Exercise tasks:
a) In the land contract case, by what date did the May 20, 1920 letter require Mrs. Dugan to pay all the listed items?
b) Write out the land contract case between "The principal grounds" and "the assessment liens.", inclusive, and switch "assessment liens" to "tax liens".

[[ Document text open ]]

On May 20, 1920, plaintiff's attorney, as already stated, caused a letter to be deposited in the United States postoffice at Los Angeles addressed to Mrs. Dugan at El Paso, Texas, wherein the latter was specifically notified that she was in arrears in the payment of the six past due monthly installments on the purchase price, that another installment of $10 would become due on June 6th following, and that plaintiff had paid the sums of $39.87 and $199.96, respectively, to relieve the property from the street assessment liens. The letter, after giving this information, then proceeds as follows: "You will please take notice that you are required to pay all of said items on or before the 25th day of June, 1920, and that by making said payment your contract will be considered as restored to good standing and you can then continue to make your payments of $10.00 per month. You will, however, be expected to make them promptly every month, as called for by the contract. Please let me know whether or not it is your intention to comply with this demand. You will, of course, understand that if the same be not complied with your contract will be forfeited and the Adams-McKee Land Company will take possession of the property and will not be under further obligations to convey the property to you." This letter was received by the vendee in due course. On June 17, 1920, at Los Angeles, Mrs. Dugan, through an attorney acting for her in the matter, offered by letter to pay to plaintiff the sum of $60. In this letter Mrs. Dugan, or her attorney for her, specifically stated that the $60 was to be applied on the assessments. Plaintiff, through its attorney, refused to accept this offer of $60, stating that it was "unwilling to accept a partial payment on account of past due indebtedness." Mrs. Dugan never made any other tender or offer to pay. Judgment was given for plaintiff upon the theory that by the letter of May 20, 1920, Mrs. Dugan was given sufficient notice of plaintiff's intention to revive the provision of the contract making time of the essence thereof and to terminate the contract unless all amounts past due were paid on or before June 25, 1920.
The principal grounds of appeal are: (1) That the notice to Mrs. Dugan, given to her by the letter of May 20, 1920, did not afford her a reasonable time within which to make the payments under the terms of her contract; and (2) that plaintiff had no right to repayment of the amounts which it had laid out in order to relieve the property of the assessment liens.

[[ Document text closed ]]
[[ Data for review open ]]

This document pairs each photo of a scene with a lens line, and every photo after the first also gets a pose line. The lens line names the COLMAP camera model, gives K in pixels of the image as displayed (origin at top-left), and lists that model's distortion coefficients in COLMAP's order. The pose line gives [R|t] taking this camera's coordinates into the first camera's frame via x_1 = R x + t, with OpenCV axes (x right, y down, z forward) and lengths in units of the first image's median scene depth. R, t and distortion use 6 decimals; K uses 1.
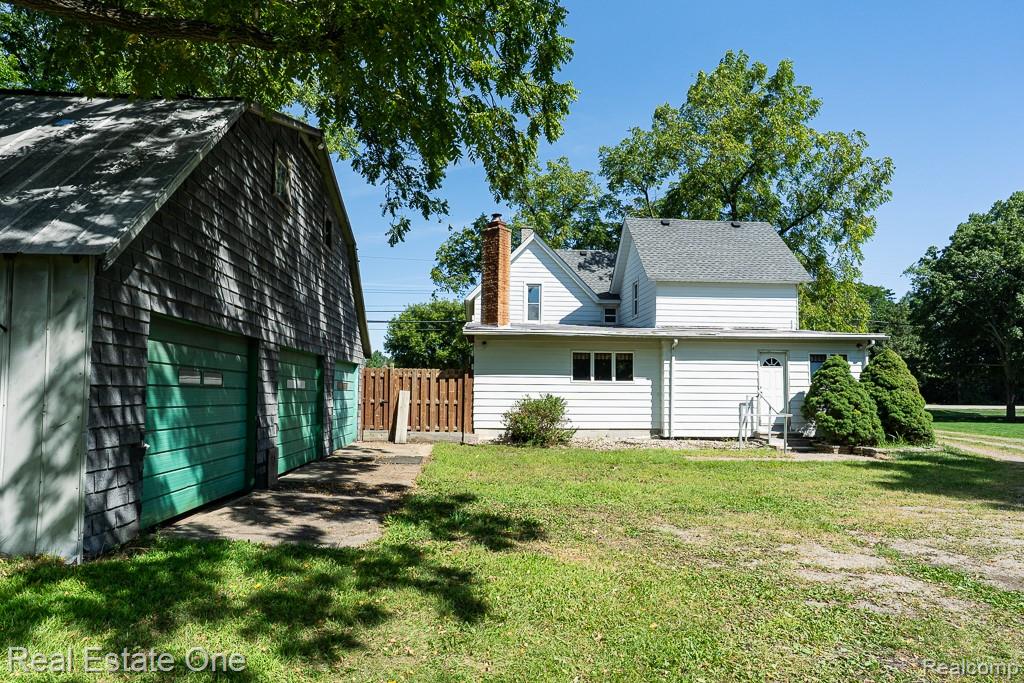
lens RADIAL K [[564.8, 0, 510.2], [0, 564.8, 350.0], [0, 0, 1]] dist [-0.007662, 0.000236]
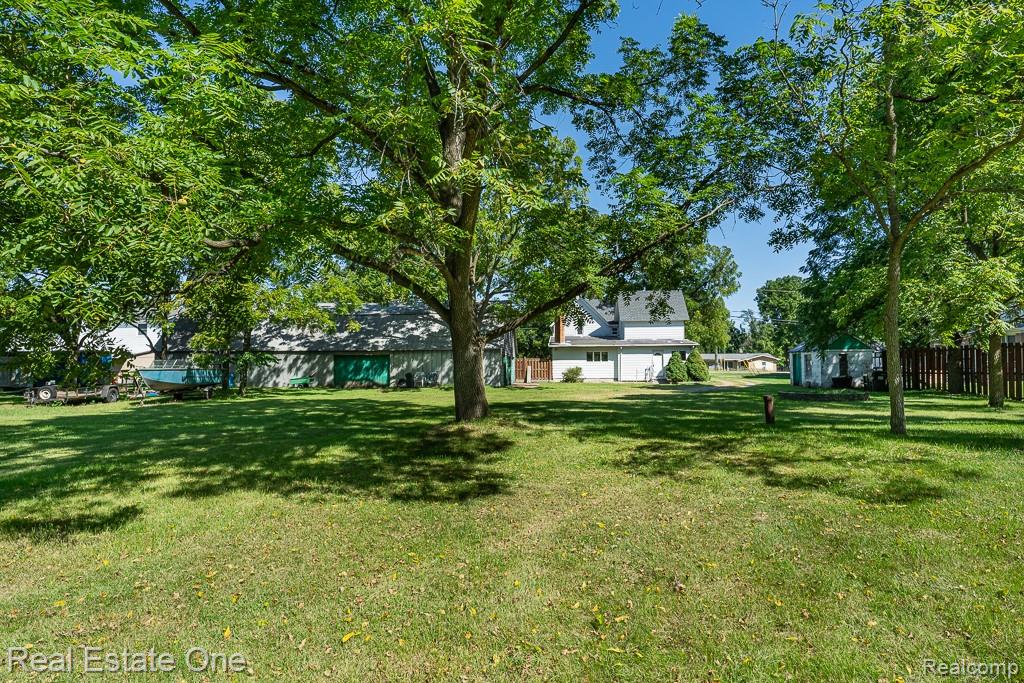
lens RADIAL K [[564.8, 0, 517.3], [0, 564.8, 339.6], [0, 0, 1]] dist [-0.007662, 0.000236]
pose [[0.990939, -0.018549, -0.133026, 0.146331], [0.021226, 0.999599, 0.018733, -0.120512], [0.132625, -0.021387, 0.990936, -1.917838]]
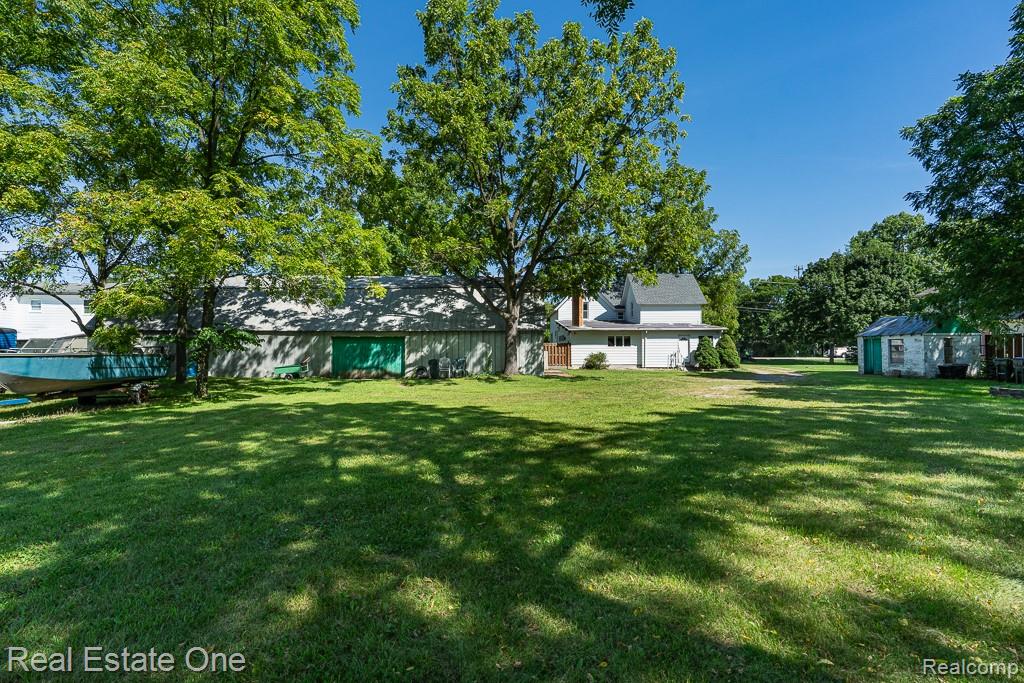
lens RADIAL K [[471.3, 0, 512.3], [0, 471.3, 340.1], [0, 0, 1]] dist [-0.008437, 0.003466]
pose [[0.999269, -0.011203, -0.036560, -0.260235], [0.012769, 0.998998, 0.042888, -0.078538], [0.036042, -0.043323, 0.998411, -1.245974]]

[[ Data for review closed ]]

Task responses:
a) On or before June 25, 1920.

b)
The principal grounds of appeal are: (1) That the notice to Mrs. Dugan, given to her by the letter of May 20, 1920, did not afford her a reasonable time within which to make the payments under the terms of her contract; and (2) that plaintiff had no right to repayment of the amounts which it had laid out in order to relieve the property of the tax liens.